Exercise -
Every line below should be repeated exactly.

Exercise data -
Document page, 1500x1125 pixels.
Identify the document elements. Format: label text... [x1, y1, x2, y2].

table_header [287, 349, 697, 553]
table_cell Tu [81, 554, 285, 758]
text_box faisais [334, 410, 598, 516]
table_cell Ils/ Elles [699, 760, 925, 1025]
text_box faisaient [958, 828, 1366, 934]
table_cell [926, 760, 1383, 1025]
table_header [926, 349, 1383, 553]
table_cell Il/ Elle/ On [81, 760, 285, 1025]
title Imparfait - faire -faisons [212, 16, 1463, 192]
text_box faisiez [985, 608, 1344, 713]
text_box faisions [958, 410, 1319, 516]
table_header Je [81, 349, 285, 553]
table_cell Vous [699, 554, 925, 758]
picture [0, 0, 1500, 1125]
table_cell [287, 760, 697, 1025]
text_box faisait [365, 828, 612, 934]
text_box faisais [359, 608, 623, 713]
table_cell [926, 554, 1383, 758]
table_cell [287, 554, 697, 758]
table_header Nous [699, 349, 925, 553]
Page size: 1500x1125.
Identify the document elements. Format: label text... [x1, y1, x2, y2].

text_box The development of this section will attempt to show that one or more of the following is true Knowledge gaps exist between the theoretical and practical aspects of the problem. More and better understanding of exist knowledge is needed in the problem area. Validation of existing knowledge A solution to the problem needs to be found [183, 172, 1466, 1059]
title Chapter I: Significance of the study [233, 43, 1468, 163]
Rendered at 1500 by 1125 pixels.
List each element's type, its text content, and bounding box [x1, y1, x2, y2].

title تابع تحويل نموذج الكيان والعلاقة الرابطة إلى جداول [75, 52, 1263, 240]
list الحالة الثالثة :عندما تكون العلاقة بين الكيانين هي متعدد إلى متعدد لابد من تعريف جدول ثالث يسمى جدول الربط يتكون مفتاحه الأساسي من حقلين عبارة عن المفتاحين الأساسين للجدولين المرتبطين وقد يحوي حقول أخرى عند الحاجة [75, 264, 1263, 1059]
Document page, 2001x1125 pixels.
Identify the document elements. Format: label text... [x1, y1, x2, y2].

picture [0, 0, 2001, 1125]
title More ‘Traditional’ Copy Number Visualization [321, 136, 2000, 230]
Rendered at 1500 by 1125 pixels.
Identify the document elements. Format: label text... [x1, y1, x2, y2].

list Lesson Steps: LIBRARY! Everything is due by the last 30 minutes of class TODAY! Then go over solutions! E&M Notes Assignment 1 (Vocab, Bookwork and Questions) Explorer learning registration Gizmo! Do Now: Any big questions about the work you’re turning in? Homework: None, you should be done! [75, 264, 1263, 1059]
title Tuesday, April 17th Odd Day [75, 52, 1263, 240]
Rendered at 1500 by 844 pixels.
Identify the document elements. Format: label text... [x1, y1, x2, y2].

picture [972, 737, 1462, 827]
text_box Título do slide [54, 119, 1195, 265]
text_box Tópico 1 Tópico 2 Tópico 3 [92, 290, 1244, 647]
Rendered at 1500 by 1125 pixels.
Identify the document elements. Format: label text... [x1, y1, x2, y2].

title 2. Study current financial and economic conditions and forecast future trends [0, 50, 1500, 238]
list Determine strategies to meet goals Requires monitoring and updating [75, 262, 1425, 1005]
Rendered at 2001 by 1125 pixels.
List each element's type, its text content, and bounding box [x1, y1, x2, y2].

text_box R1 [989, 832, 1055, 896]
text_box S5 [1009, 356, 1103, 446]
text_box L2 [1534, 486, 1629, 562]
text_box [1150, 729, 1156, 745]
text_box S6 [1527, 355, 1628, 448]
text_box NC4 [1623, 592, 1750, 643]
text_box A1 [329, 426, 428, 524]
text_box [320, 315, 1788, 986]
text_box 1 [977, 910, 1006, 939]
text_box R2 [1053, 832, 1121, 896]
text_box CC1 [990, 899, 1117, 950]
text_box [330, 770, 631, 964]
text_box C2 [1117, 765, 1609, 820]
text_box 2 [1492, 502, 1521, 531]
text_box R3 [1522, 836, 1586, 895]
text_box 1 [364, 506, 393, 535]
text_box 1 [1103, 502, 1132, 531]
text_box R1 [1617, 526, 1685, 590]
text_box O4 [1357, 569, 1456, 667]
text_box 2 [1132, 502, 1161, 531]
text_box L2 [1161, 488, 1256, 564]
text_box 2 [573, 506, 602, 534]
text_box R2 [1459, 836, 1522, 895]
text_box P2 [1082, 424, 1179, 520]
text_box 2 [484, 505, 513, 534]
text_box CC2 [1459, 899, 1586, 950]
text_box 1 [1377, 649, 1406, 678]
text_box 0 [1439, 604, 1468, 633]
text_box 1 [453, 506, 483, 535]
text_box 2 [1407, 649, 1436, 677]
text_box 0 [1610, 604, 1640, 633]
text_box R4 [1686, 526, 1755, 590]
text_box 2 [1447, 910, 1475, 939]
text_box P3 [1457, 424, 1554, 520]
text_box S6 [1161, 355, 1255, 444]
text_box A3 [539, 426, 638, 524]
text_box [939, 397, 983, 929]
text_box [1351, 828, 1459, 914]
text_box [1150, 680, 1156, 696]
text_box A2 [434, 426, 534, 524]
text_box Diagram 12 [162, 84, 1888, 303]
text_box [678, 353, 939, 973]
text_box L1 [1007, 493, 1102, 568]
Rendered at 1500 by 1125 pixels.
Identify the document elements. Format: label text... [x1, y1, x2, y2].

Task output -
Document page, 1500x1125 pixels.
Identify the document elements. Format: label text... [x1, y1, x2, y2].

table_header [287, 349, 697, 553]
table_cell Tu [81, 554, 285, 758]
text_box faisais [334, 410, 598, 516]
table_cell Ils/ Elles [699, 760, 925, 1025]
text_box faisaient [958, 828, 1366, 934]
table_cell [926, 760, 1383, 1025]
table_header [926, 349, 1383, 553]
table_cell Il/ Elle/ On [81, 760, 285, 1025]
title Imparfait - faire -faisons [212, 16, 1463, 192]
text_box faisiez [985, 608, 1344, 713]
text_box faisions [958, 410, 1319, 516]
table_header Je [81, 349, 285, 553]
table_cell Vous [699, 554, 925, 758]
picture [0, 0, 1500, 1125]
table_cell [287, 760, 697, 1025]
text_box faisait [365, 828, 612, 934]
text_box faisais [359, 608, 623, 713]
table_cell [926, 554, 1383, 758]
table_cell [287, 554, 697, 758]
table_header Nous [699, 349, 925, 553]
Page size: 1500x1125.
Identify the document elements. Format: label text... [x1, y1, x2, y2].

text_box The development of this section will attempt to show that one or more of the following is true Knowledge gaps exist between the theoretical and practical aspects of the problem. More and better understanding of exist knowledge is needed in the problem area. Validation of existing knowledge A solution to the problem needs to be found [183, 172, 1466, 1059]
title Chapter I: Significance of the study [233, 43, 1468, 163]
Rendered at 1500 by 1125 pixels.
List each element's type, its text content, and bounding box [x1, y1, x2, y2].

title تابع تحويل نموذج الكيان والعلاقة الرابطة إلى جداول [75, 52, 1263, 240]
list الحالة الثالثة :عندما تكون العلاقة بين الكيانين هي متعدد إلى متعدد لابد من تعريف جدول ثالث يسمى جدول الربط يتكون مفتاحه الأساسي من حقلين عبارة عن المفتاحين الأساسين للجدولين المرتبطين وقد يحوي حقول أخرى عند الحاجة [75, 264, 1263, 1059]
Document page, 2001x1125 pixels.
Identify the document elements. Format: label text... [x1, y1, x2, y2].

picture [0, 0, 2001, 1125]
title More ‘Traditional’ Copy Number Visualization [321, 136, 2000, 230]
Rendered at 1500 by 1125 pixels.
Identify the document elements. Format: label text... [x1, y1, x2, y2].

list Lesson Steps: LIBRARY! Everything is due by the last 30 minutes of class TODAY! Then go over solutions! E&M Notes Assignment 1 (Vocab, Bookwork and Questions) Explorer learning registration Gizmo! Do Now: Any big questions about the work you’re turning in? Homework: None, you should be done! [75, 264, 1263, 1059]
title Tuesday, April 17th Odd Day [75, 52, 1263, 240]
Rendered at 1500 by 844 pixels.
Identify the document elements. Format: label text... [x1, y1, x2, y2].

picture [972, 737, 1462, 827]
text_box Título do slide [54, 119, 1195, 265]
text_box Tópico 1 Tópico 2 Tópico 3 [92, 290, 1244, 647]
Rendered at 1500 by 1125 pixels.
Identify the document elements. Format: label text... [x1, y1, x2, y2].

title 2. Study current financial and economic conditions and forecast future trends [0, 50, 1500, 238]
list Determine strategies to meet goals Requires monitoring and updating [75, 262, 1425, 1005]
Rendered at 2001 by 1125 pixels.
List each element's type, its text content, and bounding box [x1, y1, x2, y2].

text_box R1 [989, 832, 1055, 896]
text_box S5 [1009, 356, 1103, 446]
text_box L2 [1534, 486, 1629, 562]
text_box [1150, 729, 1156, 745]
text_box S6 [1527, 355, 1628, 448]
text_box NC4 [1623, 592, 1750, 643]
text_box A1 [329, 426, 428, 524]
text_box [320, 315, 1788, 986]
text_box 1 [977, 910, 1006, 939]
text_box R2 [1053, 832, 1121, 896]
text_box CC1 [990, 899, 1117, 950]
text_box [330, 770, 631, 964]
text_box C2 [1117, 765, 1609, 820]
text_box 2 [1492, 502, 1521, 531]
text_box R3 [1522, 836, 1586, 895]
text_box 1 [364, 506, 393, 535]
text_box 1 [1103, 502, 1132, 531]
text_box R1 [1617, 526, 1685, 590]
text_box O4 [1357, 569, 1456, 667]
text_box 2 [1132, 502, 1161, 531]
text_box L2 [1161, 488, 1256, 564]
text_box 2 [573, 506, 602, 534]
text_box R2 [1459, 836, 1522, 895]
text_box P2 [1082, 424, 1179, 520]
text_box 2 [484, 505, 513, 534]
text_box CC2 [1459, 899, 1586, 950]
text_box 1 [1377, 649, 1406, 678]
text_box 0 [1439, 604, 1468, 633]
text_box 1 [453, 506, 483, 535]
text_box 2 [1407, 649, 1436, 677]
text_box 0 [1610, 604, 1640, 633]
text_box R4 [1686, 526, 1755, 590]
text_box 2 [1447, 910, 1475, 939]
text_box P3 [1457, 424, 1554, 520]
text_box S6 [1161, 355, 1255, 444]
text_box A3 [539, 426, 638, 524]
text_box [939, 397, 983, 929]
text_box [1351, 828, 1459, 914]
text_box [1150, 680, 1156, 696]
text_box A2 [434, 426, 534, 524]
text_box Diagram 12 [162, 84, 1888, 303]
text_box [678, 353, 939, 973]
text_box L1 [1007, 493, 1102, 568]
Rendered at 1500 by 1125 pixels.
Identify the document elements. Format: label text... [x1, y1, x2, y2].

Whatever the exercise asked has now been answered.